3. Nope, she's not punishing you. When cats are angry with someone, they punish by swatting with a paw or by a warning hiss... She doesn't understand that you own the plant, that you value the plant, or that you didn't want her to damage it. Cats might "own" toys and food, but that's about it. She isn't mad at you for taking you to the vet's. though she could've been mad initially. Cats generally don't stay mad for long--they just hiss and swat and get it over with--though they do hide if they've been stressed out by something (which makes their owners think they're angry); or they might avoid owners for a while, if the owners have perpetrated a "traumatic" event like a bath... . Your kitten evidently has gotten over her stress long ago, and is not at all traumatized. Young ones really do bounce back from the surgery.


4. See 2. If you train her, you might move the plant to your room, on your night table, and make sure she isn't destructive during the night--if you're not a heavy sleeper, kitten antics directed plantward should wake you up.

Re. Spaying and a cat "missing out on" something:
Spaying doesn't make a cat feel appreciably different--all that happens is that their heat doesn't come anymore. That's different from a human, because we humans are always sexually receptive, and a cat only sometimes. So her basic personality isn't affected by her periodic heats, the way a human's sex drive affects personality. At her age, she's never been in heat at all, so she will never know anything was supposed to be different; and her instincts will never drive her uncontrollably away from home to seek a tom.

With cats, it's not like with humans. Our love and sex are intertwined; but for a cat, there's no love in sex, just instinctive drive. Cats do love; but it has nothing to do with who their mates are... Cat love is physical closeness, mutual grooming, trust. Cats' sex drives are disconnected from romance; so when you spay/neuter a cat, you are not forcing the cat to "miss out on" anything it would have have enjoyed--just a lot of disease, headaches, and unwanted kittens doomed to early death in shelters.
 

jen

TCS Member
Top Cat
Joined
Dec 27, 2001
Messages
8,501
Purraise
3,009
Location
Hudson, OH
no she is not punishing you. Cats are animals not people, they are not capable of those type of emotions and they certainly don't seek revenge.

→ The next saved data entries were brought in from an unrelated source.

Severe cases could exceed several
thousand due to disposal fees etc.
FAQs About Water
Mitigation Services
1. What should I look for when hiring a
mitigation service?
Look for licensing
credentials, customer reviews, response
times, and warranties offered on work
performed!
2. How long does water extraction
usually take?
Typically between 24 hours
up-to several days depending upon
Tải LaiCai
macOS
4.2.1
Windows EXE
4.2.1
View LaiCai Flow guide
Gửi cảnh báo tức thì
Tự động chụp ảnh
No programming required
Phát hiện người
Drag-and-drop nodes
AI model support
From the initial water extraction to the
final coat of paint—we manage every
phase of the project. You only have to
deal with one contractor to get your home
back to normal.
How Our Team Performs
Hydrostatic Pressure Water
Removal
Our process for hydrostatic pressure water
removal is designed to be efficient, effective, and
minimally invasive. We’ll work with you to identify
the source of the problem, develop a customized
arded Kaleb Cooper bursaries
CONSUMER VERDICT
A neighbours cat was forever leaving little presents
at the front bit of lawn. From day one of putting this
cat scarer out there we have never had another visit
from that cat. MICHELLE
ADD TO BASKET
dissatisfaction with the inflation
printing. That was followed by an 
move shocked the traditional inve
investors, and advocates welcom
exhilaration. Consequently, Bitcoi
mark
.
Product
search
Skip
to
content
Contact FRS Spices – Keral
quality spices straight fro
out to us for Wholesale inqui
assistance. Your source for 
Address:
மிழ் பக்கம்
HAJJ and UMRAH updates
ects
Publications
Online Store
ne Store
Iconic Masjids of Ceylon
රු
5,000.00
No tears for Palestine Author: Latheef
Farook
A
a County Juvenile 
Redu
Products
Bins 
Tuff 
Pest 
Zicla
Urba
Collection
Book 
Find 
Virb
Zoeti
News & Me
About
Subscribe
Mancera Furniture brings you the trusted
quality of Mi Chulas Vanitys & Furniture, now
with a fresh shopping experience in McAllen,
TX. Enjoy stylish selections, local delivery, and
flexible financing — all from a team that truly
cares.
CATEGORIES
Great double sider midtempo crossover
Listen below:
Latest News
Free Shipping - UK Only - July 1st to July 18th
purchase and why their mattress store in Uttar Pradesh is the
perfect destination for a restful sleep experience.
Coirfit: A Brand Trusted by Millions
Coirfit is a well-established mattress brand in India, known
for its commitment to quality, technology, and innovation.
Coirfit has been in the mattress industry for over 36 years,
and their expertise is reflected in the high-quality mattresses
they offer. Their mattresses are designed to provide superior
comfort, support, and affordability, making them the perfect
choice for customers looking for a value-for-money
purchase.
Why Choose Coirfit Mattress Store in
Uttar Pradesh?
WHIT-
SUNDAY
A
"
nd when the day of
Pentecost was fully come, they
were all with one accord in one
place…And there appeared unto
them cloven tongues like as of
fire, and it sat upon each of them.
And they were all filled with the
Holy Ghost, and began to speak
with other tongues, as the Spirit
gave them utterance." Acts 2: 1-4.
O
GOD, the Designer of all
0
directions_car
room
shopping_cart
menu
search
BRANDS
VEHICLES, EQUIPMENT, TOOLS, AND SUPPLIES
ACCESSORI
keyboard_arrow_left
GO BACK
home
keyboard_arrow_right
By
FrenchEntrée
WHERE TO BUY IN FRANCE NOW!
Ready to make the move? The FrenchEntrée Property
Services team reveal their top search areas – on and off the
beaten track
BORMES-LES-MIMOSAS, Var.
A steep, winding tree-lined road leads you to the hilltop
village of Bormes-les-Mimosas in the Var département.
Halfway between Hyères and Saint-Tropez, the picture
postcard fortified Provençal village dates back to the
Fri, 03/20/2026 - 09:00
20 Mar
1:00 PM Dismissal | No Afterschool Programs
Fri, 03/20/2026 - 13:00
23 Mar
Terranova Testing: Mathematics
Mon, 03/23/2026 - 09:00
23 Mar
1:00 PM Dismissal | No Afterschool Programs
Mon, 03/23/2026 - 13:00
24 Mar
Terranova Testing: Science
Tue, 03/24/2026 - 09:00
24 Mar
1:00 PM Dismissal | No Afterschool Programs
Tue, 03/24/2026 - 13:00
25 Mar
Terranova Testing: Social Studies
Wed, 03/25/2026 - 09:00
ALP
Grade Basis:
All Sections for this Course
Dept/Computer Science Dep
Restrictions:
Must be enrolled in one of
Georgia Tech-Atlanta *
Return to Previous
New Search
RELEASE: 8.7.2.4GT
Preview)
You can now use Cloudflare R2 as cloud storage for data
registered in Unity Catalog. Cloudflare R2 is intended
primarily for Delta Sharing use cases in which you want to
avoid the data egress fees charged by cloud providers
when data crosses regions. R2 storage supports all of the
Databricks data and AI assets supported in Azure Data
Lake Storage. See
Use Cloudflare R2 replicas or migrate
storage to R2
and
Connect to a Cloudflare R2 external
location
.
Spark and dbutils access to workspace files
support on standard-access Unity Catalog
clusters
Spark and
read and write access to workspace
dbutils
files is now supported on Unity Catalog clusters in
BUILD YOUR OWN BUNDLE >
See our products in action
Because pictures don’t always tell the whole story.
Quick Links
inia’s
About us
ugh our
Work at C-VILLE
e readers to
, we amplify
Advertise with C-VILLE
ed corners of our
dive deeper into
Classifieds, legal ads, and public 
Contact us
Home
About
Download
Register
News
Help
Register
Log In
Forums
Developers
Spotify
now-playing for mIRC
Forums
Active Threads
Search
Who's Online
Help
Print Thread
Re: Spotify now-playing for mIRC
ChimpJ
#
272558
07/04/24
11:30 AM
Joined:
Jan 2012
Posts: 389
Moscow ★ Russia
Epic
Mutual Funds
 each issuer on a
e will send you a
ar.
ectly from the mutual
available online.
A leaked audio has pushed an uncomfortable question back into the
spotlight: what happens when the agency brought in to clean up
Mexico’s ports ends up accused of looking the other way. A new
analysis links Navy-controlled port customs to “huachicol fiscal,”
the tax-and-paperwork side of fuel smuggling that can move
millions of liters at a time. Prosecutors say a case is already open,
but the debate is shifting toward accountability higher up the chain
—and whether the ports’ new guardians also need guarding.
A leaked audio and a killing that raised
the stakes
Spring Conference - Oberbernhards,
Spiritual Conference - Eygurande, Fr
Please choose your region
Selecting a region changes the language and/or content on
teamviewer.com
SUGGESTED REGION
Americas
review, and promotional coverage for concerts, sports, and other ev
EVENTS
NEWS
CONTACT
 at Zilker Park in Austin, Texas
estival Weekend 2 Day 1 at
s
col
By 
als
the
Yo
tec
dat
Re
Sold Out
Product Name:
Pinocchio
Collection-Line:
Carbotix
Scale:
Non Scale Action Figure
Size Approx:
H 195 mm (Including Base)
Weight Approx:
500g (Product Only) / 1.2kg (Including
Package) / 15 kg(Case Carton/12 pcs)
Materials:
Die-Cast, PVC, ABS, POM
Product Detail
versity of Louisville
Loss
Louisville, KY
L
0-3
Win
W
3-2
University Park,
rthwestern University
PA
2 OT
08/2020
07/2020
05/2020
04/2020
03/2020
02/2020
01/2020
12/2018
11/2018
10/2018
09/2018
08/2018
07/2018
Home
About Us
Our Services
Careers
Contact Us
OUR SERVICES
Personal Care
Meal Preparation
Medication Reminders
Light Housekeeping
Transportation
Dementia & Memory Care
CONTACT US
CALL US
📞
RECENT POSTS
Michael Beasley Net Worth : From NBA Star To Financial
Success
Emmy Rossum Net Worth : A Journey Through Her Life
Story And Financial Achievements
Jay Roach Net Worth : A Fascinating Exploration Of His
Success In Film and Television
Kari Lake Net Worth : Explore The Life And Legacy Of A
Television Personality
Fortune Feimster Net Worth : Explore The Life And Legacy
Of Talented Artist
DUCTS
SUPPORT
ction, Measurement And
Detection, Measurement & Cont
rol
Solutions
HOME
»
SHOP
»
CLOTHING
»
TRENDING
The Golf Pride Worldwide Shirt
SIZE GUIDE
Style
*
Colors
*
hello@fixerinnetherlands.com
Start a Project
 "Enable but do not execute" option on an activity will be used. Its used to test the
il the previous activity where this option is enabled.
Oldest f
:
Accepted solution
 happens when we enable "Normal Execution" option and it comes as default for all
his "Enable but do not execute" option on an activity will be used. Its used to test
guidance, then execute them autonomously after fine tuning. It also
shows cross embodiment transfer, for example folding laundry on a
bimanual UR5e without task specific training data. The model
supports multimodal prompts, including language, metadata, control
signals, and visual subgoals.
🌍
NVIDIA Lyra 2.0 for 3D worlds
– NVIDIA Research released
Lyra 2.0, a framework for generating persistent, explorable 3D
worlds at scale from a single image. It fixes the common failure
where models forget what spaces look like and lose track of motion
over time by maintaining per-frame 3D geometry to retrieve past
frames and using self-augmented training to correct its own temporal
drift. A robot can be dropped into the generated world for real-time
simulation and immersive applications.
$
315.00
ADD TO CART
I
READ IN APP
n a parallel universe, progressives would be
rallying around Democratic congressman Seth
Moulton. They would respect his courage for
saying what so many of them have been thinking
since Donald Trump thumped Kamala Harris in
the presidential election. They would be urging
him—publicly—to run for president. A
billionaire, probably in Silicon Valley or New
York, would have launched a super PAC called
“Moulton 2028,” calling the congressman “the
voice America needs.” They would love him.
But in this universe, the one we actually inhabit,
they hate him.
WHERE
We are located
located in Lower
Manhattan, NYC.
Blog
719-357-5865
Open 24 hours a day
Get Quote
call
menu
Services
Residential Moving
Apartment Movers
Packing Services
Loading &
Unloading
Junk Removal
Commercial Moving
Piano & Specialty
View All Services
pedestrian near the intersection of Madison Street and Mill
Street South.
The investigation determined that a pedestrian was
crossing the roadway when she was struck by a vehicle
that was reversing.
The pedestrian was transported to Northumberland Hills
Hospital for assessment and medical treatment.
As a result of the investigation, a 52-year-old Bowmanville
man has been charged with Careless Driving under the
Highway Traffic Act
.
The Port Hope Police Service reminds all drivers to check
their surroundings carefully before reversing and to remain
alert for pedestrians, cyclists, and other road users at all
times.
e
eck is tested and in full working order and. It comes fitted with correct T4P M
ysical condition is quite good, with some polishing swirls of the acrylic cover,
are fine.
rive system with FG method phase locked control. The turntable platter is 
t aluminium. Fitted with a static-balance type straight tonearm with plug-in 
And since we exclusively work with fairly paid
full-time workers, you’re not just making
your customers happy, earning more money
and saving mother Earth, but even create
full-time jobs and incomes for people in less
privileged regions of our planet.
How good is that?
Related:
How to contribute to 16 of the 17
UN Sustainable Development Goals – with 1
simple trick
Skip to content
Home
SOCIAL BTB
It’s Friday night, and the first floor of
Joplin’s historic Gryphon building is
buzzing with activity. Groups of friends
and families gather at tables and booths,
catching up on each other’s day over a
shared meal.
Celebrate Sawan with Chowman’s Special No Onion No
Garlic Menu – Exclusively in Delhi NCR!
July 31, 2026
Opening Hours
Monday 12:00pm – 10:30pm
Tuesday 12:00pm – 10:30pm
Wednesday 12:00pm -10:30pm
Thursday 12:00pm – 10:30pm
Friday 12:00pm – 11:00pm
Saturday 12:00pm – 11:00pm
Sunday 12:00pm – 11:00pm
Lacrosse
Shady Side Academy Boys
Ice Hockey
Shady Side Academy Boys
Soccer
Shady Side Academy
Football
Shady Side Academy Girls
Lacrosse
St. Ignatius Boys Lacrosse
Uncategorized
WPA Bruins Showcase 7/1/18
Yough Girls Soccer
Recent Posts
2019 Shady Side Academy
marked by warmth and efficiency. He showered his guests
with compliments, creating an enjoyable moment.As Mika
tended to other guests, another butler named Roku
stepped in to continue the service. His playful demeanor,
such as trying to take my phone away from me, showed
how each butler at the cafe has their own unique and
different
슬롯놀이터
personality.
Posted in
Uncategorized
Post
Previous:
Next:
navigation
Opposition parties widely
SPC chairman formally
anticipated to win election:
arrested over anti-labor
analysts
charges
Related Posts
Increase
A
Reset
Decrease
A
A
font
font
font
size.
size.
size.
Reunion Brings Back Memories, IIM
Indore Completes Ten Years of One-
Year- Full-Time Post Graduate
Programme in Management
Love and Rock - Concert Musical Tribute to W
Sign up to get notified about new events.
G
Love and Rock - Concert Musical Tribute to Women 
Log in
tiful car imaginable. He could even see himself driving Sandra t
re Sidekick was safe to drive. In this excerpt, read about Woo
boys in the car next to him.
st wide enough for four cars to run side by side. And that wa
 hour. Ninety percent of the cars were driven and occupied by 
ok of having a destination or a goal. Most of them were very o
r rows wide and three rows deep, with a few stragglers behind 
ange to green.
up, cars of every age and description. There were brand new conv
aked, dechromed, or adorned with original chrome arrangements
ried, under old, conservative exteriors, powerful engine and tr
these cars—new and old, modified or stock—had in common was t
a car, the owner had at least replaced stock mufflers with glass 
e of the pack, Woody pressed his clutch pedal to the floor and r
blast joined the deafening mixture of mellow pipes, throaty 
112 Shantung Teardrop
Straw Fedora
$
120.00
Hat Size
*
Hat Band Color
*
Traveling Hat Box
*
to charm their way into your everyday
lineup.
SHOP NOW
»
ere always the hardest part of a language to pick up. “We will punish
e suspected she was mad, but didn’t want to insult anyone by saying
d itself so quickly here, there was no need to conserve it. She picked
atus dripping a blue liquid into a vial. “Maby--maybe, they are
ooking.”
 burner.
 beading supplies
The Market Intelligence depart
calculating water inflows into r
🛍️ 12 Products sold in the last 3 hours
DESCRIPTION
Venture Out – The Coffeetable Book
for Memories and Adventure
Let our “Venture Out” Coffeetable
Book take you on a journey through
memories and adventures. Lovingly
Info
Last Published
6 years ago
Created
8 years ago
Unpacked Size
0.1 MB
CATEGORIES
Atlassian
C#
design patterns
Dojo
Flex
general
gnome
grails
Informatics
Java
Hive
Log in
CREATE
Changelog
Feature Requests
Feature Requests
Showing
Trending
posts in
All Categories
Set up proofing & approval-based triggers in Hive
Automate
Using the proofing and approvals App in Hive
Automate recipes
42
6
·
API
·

If you are allowing her free run of your home you shouldn't be doing that. Confine her to the smallest room possible without a lot of interesting things to jump and play on. Like a laundry room or bathroom. Dim the lights or just put in a night light. Play soft music, but keep her calm. Do not let her run around your whole house. Give her some warmed up wet food and them leave her alone and she might just nap for awhile.
 

larke

TCS Member
Top Cat
Joined
Jul 9, 2005
Messages
2,278
Purraise
6
Location
SE Canada
She may also have felt a bit sick from the anesthetic, and cats' idea of Pepto-B. is 'grass', so even if she didn't eat the plant, it was attractive to her all the same.
 

kittenkiya

TCS Member
Top Cat
Joined
Jan 30, 2004
Messages
2,196
Purraise
2
Location
Tucson, AZ
There was a post here not too long ago about someone who had had their cat spayed or neutered and they came home wilder than a javalina.

Sometimes the vet gives the cat too much anesthesia and they react like they are absolutely wild.

Perhaps it would be good it you could get her/him back into a carrier for his/her own safety and keep them there for about a few more hours, until the anesthesia wears off.